Если новинка сезона – казаки, то и отталкиваться надо от казаков. Раньше их не было, теперь есть, и известно даже, что за ними стоит московская мэрия, такой, как все понимают, влиятельный и самостоятельный политический субъект, способный вести какую-то собственную игру. Условно говоря, Сергей Собянин, восемь лет играющий в лучшего друга креативного класса, повелитель лавочек и велодорожек, буквально на днях совсем по-ельцински катавшийся в московском метро, – вот он, наверное, захотел зачем-то избавиться от симпатии людей, приведенных к нему Капковым и Серебренниковым, поэтому без особой нужды привлек этих казаков помогать Росгвардии, перетягивая на себя ее монополию на насилие во время несанкционированных массовых акций.
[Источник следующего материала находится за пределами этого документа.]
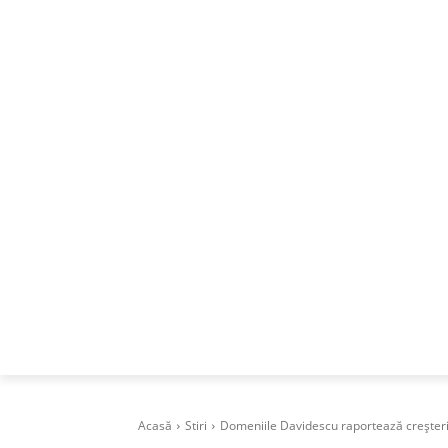
ACASA
DESPRE
CAREERS
BUSI
Acasă
Stiri
Domeniile Davidescu raportează creșteri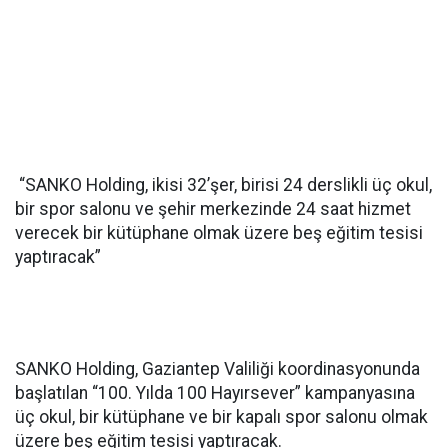
“SANKO Holding, ikisi 32’şer, birisi 24 derslikli üç okul,
bir spor salonu ve şehir merkezinde 24 saat hizmet
verecek bir kütüphane olmak üzere beş eğitim tesisi
yaptıracak”
SANKO Holding, Gaziantep Valiliği koordinasyonunda
başlatılan “100. Yılda 100 Hayırsever” kampanyasına
üç okul, bir kütüphane ve bir kapalı spor salonu olmak
üzere beş eğitim tesisi yaptıracak.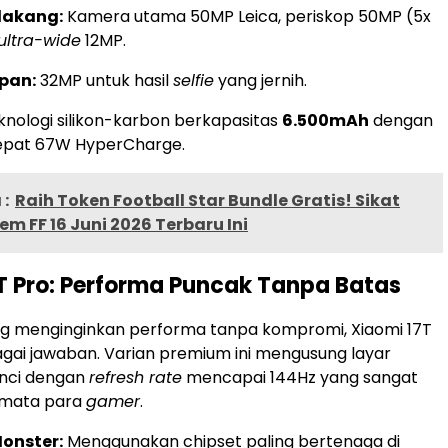
lakang:
Kamera utama 50MP Leica, periskop 50MP (5x
ultra-wide
12MP.
pan:
32MP untuk hasil
selfie
yang jernih.
nologi silikon-karbon berkapasitas
6.500mAh
dengan
cepat 67W HyperCharge.
:
Raih Token Football Star Bundle Gratis! Sikat
m FF 16 Juni 2026 Terbaru Ini
T Pro: Performa Puncak Tanpa Batas
ng menginginkan performa tanpa kompromi, Xiaomi 17T
agai jawaban. Varian premium ini mengusung layar
inci dengan
refresh rate
mencapai 144Hz yang sangat
mata para
gamer
.
onster:
Menggunakan chipset paling bertenaga di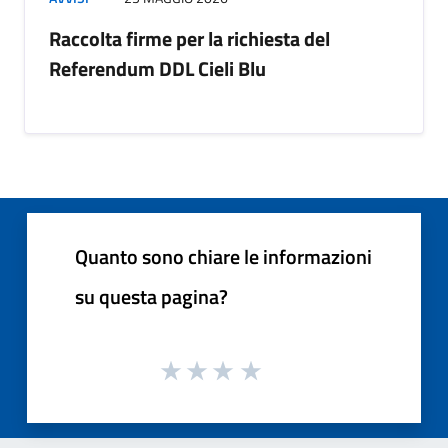
Raccolta firme per la richiesta del
Referendum DDL Cieli Blu
Quanto sono chiare le informazioni
su questa pagina?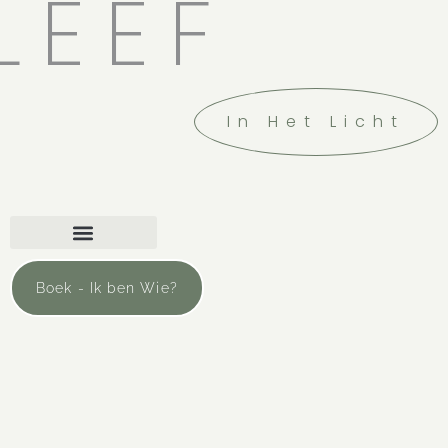
LEEF
In Het Licht
Boek - Ik ben Wie?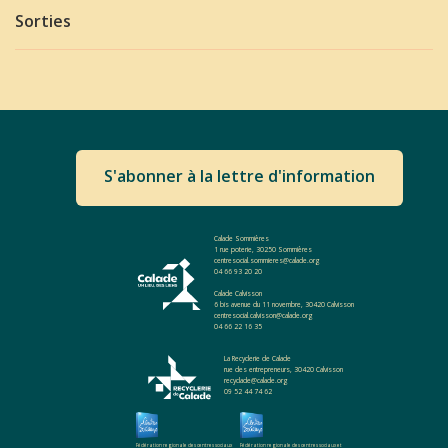
Sorties
S'abonner à la lettre d'information
Calade Sommières
1 rue poterie, 30250 Sommières
centresocial.sommieres@calade.org
04 66 93 20 20
Calade Calvisson
6 bis avenue du 11 novembre, 30420 Calvisson
centresocial.calvisson@calade.org
04 66 22 16 35
La Recyclerie de Calade
rue des entrepreneurs, 30420 Calvisson
recyclade@calade.org
09 52 44 74 62
Fédération regionale des centres sociaux
Fédération regionale des centres sociaux et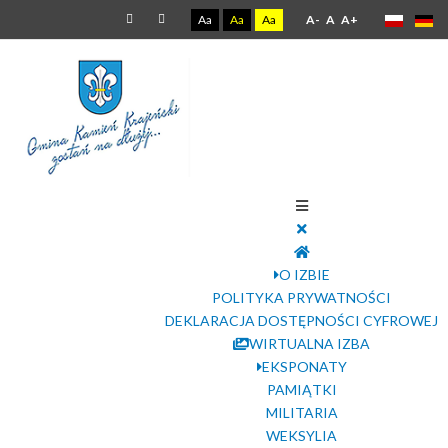
Aa
Aa
Aa
A-
A
A+
O IZBIE
POLITYKA PRYWATNOŚCI
DEKLARACJA DOSTĘPNOŚCI CYFROWEJ
WIRTUALNA IZBA
EKSPONATY
PAMIĄTKI
MILITARIA
WEKSYLIA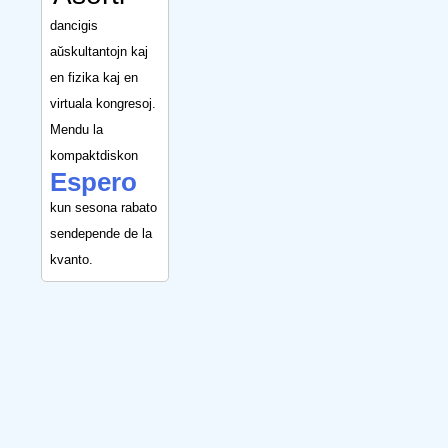
dancigis
aŭskultantojn kaj
en fizika kaj en
virtuala kongresoj.
Mendu la
kompaktdiskon
Espero
kun sesona rabato
sendepende de la
kvanto.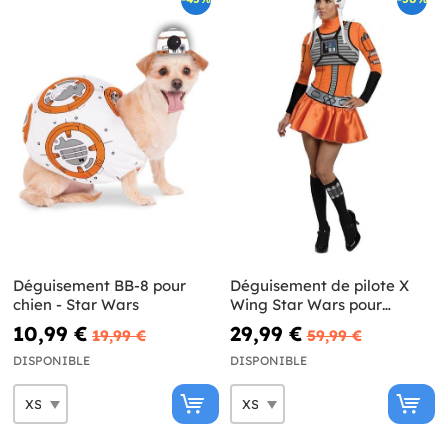
Déguisement BB-8 pour
Déguisement de pilote X
chien - Star Wars
Wing Star Wars pour
femme
10,99 €
29,99 €
19,99 €
59,99 €
DISPONIBLE
DISPONIBLE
Понятно, что на самом деле никакого Собянина и никакой мэрии в этом сюжете нет и все поиски формального субподрядчика, притащившего на Пушкинскую казаков с нагайками, особого смысла не имеют – это могла быть мэрия, могло быть МВД, мог быть институт пчеловодства, но в любом случае за казаков отвечает власть, и ответственность распределена по всей вертикали – от полицейского, который по какой-то причине не трогал человека с нагайкой, до Владимира Путина, чьей инаугурации все происходящее и посвящено. Ответственность за казаков на Пушкинской несет власть, детали не важны.
И надо сказать, перед нами абсолютно советская мифологема, в которой, даже несмотря на «Тихий Дон», историческая роль казачества была редуцирована до участия в подавлении демонстраций в царской России; то есть в советском школьном учебнике истории 1937 или 1984 года не существовало никакого другого казака, кроме того, который нагайкой бьет участников протестов 1905 года. Казачья постсоветская история, когда какие-то мужчины надевают папахи, говорят «любо» и что-то себе воображают, а все остальные над ними смеются и обзываются ряжеными, – вот эта история, проделав впечатляющий круг, вернулась в тот же старый советский учебник и сидит теперь в нем как влитая. Нет никакого «любо», да и ряженость, в общем, не такая уж и ряженость – все по-настоящему и все как раньше; они помогали полиции в начале прошлого века, они же помогают ей и теперь. Люди, которые это придумали, очевидно, цитировали именно советский учебник, добиваясь не столько правоохранительной эффективности – ее-то и одна Росгвардия могла обеспечить, – сколько однозначного узнавания, чтобы сочетание полицейской операции и погрома давало на выходе именно бесспорное ощущение политической реакции, подкрепленное буквально генетической памятью – если не жертв царизма, то воспитанников советской культуры, которых и сегодня большинство как в обществе, так и тем более во власти.
И это дает почти абсолютное ощущение игры, в которой все понарошку.